Edward Ouko unearths Sh3.2bn dubious bills at ICT ministry

The Ministry of ICT has over Sh3.2 billion in dubious pending bills, plus a host of other financial improprieties, according to the latest report by Auditor-General Edward Ouko.
The report for the year ending June 30, 2018, tabled in the National Assembly last week by Majority Leader Aden Duale, noted that the ministry’s Department of Broadcasting and Telecommunications could not provide proof for, or explain, how it incurred debts.
BANK STATEMENT
The bills are dominated by debts owed to local media houses for advertising services.
The report, to be considered by the National Assembly’s Public Accounts Committee (PAC) chaired by Ugunja MP Opiyo Wandayi, noted that bills totalling Sh633.7 million were, curiously, listed without details of the supplier and could not, therefore, be authenticated.
In some instances, the bills indicated the year of supply but did not have invoices indicating when the supplies were made.
For instance, a demand letter from the Nation Media Group indicated that it was owed Sh597,396,960 in advertising fees.
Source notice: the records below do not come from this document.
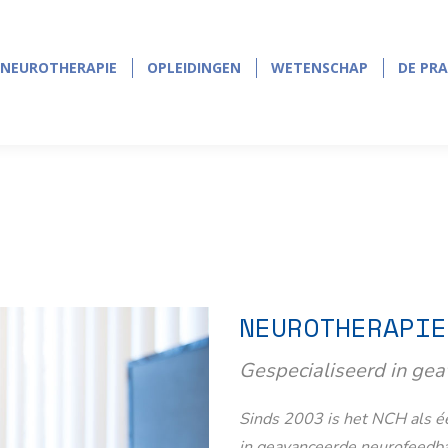
NEUROTHERAPIE
OPLEIDINGEN
WETENSCHAP
DE PRA
NEUROTHERAPIE
OPLEIDINGEN
WETENSCHAP
DE PRA
NEUROTHERAPIE
Gespecialiseerd in ge
Sinds 2003 is het NCH als éé
in geavanceerde neurofeedb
But the figure in the department’s pending bills indicates that the media house is owed Sh1,197,108,548.
“The resulting unreconciled variance of Sh599,711,588 was not explained. In view of the foregoing, the completeness, validity and accuracy of the pending bills could not be confirmed,” the report says.
Apart from the pending bills, Mr Ouko also questioned the Sh1.5 billion in unsupported adjustments and inaccuracies in the department’s financial statements.
The ministry also failed to provide bank statements supporting the receipt of Sh2.4 billion from the National Treasury.
AUDIT REVIEW
The transfer of Sh1.4 billion to other government units could also not be verified, since the ministry’s reported balance for individual agencies did not agree with the agencies' records.
For instance, although the ministry’s records show that it transferred Sh854.1 million to State broadcaster Kenya Broadcasting Corporation, in its financial statement it notes that it received only Sh842.5 million.
“This is noncompliance with the Public Finance Management Act regulations 2015,” the report says. Government regulations state that every year, accounting officers must prepare a procurement plan, which forms the basis for procurement undertaken by State entities in the fiscal year.
Notably, the department did not present a contract that saw a Kenyan law firm paid Sh25 million for legal services after the government was sued in England over some Anglo Leasing-related contracts.
The department deposited Sh4 million into the law firm’s account, but the firm contested the figure and filed a bill of costs at the commercial court, against the Auditor-General on behalf of the ministry. The commercial court dismissed the case, and the firm appealed to the High Court, which awarded it Sh25 million, saying the earlier amount was inordinately low.
“Though the ministry paid the Sh25 million to the A-G for onward transmission to the law firm, no evidence of any contractual agreement between the ministry and the firm was availed for audit review,” the report says.